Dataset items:
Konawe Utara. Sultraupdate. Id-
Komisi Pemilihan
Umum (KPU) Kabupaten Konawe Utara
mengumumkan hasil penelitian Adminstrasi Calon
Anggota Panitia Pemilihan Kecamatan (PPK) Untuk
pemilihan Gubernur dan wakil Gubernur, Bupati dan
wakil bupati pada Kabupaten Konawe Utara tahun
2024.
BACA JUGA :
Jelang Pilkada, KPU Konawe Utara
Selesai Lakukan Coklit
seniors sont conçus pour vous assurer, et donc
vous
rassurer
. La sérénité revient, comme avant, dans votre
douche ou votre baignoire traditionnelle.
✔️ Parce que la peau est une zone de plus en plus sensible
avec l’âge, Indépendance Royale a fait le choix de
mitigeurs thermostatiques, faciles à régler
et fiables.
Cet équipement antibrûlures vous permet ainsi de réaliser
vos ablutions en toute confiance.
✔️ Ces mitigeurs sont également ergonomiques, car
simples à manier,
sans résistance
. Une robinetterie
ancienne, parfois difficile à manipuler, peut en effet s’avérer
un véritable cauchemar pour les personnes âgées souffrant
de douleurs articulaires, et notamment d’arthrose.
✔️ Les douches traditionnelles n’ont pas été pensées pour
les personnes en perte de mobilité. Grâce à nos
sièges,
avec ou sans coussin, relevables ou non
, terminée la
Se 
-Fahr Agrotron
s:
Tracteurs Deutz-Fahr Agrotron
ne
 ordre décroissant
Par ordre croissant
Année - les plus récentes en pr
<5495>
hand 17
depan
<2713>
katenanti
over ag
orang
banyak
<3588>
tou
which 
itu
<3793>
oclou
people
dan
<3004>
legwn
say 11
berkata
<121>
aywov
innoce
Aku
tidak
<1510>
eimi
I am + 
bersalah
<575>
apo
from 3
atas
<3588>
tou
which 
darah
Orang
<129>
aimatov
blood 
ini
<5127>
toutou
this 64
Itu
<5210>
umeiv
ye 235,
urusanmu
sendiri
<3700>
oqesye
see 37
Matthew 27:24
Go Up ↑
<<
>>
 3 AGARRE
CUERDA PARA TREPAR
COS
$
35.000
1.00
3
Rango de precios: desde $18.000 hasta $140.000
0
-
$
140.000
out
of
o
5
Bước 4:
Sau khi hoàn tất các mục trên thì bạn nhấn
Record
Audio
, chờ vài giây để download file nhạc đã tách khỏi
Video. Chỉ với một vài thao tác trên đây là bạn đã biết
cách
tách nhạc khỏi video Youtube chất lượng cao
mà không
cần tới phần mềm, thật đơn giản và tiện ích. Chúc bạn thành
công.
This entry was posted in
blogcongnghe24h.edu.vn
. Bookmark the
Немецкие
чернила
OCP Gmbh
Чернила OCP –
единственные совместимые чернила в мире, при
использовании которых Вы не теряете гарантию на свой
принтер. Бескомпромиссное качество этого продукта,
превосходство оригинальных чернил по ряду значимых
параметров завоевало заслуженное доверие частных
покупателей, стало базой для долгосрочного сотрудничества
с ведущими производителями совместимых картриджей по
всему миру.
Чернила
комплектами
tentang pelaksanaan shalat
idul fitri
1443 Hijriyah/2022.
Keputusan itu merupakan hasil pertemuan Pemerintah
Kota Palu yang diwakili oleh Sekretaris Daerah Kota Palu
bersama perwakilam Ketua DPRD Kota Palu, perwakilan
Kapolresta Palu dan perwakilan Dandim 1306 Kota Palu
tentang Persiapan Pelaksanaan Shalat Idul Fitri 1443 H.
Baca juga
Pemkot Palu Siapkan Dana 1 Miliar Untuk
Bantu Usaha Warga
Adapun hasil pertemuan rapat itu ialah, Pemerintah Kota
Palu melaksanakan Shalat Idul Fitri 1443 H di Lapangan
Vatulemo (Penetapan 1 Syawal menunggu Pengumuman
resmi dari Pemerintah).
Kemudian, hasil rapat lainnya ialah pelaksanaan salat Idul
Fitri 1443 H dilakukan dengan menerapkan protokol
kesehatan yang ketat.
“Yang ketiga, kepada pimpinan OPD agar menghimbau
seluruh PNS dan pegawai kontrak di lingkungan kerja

* **WHAT YOU ARE ASKED TO DO**: Report every line in the records above that contains the string "sans", treating uppercase and lowercase letters as different.

* **RESPONSE TO THE TASK**:
sans résistance
avec ou sans coussin, relevables ou non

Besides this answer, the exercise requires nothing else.